Письмо дедушке
Yari Svet
Ванька Жуков, начинающий мерчендайзер, уехавший когда-то в Москву в ученье в продуктовый супермаркет купца Аляхина, в ночь под Рождество не ложился спать. Дождавшись, когда хозяева и менеджеры ушли к заутрене (смотреть Киселёва), он достал из хозяйского шкапа ноутбук «Эльбрус», проводной манипулятор типа «Мышь» и, зайдя в «Одноклассники», стал писать. Прежде чем напечатать первую букву, он несколько раз пугливо оглянулся на двери и окна, покосился на тёмный образ Путина на стене, по обе стороны которого тянулись георгиевские ленты, и прерывисто вздохнул. Ноутбук лежал на скамье, а сам он стоял перед скамьей на коленях.
«Милый дедушка, Костянтин Макарыч! — набирал он. — Пишу тебе письмо. Поздравляю с Рождеством и желаю тебе всего от Господа Бога. Нету у меня ни отца, ни маменьки, только ты у меня один остался».

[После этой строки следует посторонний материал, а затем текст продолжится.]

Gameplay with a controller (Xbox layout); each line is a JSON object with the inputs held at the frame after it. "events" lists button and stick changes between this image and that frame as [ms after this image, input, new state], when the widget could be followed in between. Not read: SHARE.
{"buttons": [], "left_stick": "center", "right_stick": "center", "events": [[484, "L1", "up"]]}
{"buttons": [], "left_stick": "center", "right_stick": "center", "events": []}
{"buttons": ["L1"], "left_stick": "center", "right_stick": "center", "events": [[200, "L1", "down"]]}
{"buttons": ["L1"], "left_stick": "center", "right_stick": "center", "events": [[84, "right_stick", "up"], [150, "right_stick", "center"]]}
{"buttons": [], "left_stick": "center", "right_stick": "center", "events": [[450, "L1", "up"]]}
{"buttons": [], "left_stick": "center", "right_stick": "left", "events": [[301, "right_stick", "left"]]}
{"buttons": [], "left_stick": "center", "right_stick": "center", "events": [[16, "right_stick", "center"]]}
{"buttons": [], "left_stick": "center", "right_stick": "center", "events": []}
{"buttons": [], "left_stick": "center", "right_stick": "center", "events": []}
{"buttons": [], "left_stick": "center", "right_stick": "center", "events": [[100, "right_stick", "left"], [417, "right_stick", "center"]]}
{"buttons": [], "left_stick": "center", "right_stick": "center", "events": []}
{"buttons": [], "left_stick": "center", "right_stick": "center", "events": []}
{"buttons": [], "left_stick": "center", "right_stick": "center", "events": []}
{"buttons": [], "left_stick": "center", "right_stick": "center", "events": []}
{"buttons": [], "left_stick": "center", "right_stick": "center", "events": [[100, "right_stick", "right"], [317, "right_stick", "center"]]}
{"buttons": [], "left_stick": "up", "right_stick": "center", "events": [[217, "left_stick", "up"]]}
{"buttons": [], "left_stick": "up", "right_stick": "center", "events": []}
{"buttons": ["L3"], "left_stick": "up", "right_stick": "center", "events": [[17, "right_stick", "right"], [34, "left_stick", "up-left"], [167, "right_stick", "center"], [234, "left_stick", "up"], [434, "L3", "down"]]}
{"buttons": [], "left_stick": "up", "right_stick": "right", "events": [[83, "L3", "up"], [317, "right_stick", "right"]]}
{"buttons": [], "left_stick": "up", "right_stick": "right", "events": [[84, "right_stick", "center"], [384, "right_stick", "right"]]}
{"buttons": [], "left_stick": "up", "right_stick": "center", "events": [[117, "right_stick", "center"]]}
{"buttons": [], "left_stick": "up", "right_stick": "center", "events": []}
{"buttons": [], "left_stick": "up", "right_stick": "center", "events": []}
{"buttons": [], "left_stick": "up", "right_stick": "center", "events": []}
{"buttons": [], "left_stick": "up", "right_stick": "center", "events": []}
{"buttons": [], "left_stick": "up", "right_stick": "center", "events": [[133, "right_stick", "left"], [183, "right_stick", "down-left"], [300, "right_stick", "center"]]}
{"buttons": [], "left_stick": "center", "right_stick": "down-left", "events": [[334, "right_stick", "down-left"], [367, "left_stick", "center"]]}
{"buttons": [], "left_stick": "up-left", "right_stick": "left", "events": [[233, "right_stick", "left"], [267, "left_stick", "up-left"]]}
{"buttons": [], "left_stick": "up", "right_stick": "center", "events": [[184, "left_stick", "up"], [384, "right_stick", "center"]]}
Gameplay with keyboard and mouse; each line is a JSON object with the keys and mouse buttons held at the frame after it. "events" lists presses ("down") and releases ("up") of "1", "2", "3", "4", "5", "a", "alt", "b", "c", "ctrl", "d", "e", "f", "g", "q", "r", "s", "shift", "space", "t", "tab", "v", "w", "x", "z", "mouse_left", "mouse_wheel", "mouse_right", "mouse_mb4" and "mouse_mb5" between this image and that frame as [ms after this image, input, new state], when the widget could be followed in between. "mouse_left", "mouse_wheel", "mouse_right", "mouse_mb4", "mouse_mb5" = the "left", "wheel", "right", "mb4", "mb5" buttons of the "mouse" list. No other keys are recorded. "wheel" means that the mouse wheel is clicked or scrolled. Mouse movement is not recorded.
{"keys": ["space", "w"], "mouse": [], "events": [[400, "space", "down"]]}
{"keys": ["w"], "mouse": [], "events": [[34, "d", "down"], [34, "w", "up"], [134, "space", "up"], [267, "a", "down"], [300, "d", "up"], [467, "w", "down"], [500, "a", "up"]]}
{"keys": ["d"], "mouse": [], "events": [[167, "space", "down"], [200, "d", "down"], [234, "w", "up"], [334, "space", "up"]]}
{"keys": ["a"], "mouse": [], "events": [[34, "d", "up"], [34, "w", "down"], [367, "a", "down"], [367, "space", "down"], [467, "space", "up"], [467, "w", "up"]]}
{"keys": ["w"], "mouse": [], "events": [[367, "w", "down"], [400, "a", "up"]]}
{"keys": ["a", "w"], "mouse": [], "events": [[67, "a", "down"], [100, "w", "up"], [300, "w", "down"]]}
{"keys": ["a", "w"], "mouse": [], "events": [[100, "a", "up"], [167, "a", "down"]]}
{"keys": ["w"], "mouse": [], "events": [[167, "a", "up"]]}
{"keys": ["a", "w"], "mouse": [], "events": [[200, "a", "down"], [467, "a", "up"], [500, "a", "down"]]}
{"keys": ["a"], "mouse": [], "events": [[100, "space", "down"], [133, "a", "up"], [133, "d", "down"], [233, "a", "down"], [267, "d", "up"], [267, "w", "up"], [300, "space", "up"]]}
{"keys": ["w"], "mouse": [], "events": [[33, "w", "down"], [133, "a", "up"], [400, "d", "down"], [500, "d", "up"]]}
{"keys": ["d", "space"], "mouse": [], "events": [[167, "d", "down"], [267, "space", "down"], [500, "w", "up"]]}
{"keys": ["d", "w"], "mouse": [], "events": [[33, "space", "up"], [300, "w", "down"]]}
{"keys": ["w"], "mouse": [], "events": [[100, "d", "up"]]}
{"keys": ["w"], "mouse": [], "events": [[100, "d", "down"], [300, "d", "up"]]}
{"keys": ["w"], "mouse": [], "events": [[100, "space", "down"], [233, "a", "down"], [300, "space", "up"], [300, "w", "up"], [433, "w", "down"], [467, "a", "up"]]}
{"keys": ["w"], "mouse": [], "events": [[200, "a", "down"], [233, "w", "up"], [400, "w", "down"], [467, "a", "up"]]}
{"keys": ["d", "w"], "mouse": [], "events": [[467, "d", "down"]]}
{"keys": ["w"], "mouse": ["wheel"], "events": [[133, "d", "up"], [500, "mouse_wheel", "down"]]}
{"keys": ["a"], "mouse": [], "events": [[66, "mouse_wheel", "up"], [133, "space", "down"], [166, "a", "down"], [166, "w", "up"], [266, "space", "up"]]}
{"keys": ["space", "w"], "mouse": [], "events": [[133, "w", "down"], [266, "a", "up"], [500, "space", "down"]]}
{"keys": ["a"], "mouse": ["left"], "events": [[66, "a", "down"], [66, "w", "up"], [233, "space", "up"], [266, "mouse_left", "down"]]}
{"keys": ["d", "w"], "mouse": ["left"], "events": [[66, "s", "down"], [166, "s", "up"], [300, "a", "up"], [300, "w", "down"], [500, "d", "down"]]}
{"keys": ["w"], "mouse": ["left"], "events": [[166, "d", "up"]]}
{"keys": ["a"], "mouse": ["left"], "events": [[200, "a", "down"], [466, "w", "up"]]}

Ванька перевёл глаза на тёмное окно, в котором мелькало отражение мерцающего экрана, и живо вообразил себе своего деда Костянтина Макарыча, служащего ночным сторожем в фирменном магазине Roshen в Киеве. Это маленький, тощенький, но необыкновенно юркий и подвижной старикашка лет 65-ти, с вечно смеющимся лицом и пьяными глазами. Днём он спит в подсобке магазина или балагурит с продавщицами, ночью же, чтобы не уснуть, троллит царебоязненных россиян в соцсетях. «Ходит» по группам и устраивает холивары. Теперь, наверно, дед как раз залез в Facebook, щурит глаза на экран и, притопывая валенками, балагурит с дворней. Он всплёскивает руками, пожимается и, старчески хихикая, пишет гадости то про Путина, то про Медведева.
— Путин – х**ло? — говорит он в «ватной» группе.
«Вата» читает и «бомбит». Дед приходит в неописанный восторг, заливается весёлым смехом и кричит:
— Бомбануло!
Холиварит дед и у «профессиональных оппозиционеров». Даёт понюхать табаку и им, собакам. Оппозиционер чихает, крутит мордой и, обиженный, отходит в сторону. Кто-то же из почтительности только что и вертит хвостом. А погода великолепная. Воздух тих, прозрачен и свеж. Ночь темна, но видно весь Киев с его белыми крышами и струйками дыма, идущими из труб, деревья, посребренные инеем, сугробы. Всё небо усыпано весело мигающими звездами, и Млечный путь вырисовывается так ясно, как будто перед праздником его помыли и потёрли снегом...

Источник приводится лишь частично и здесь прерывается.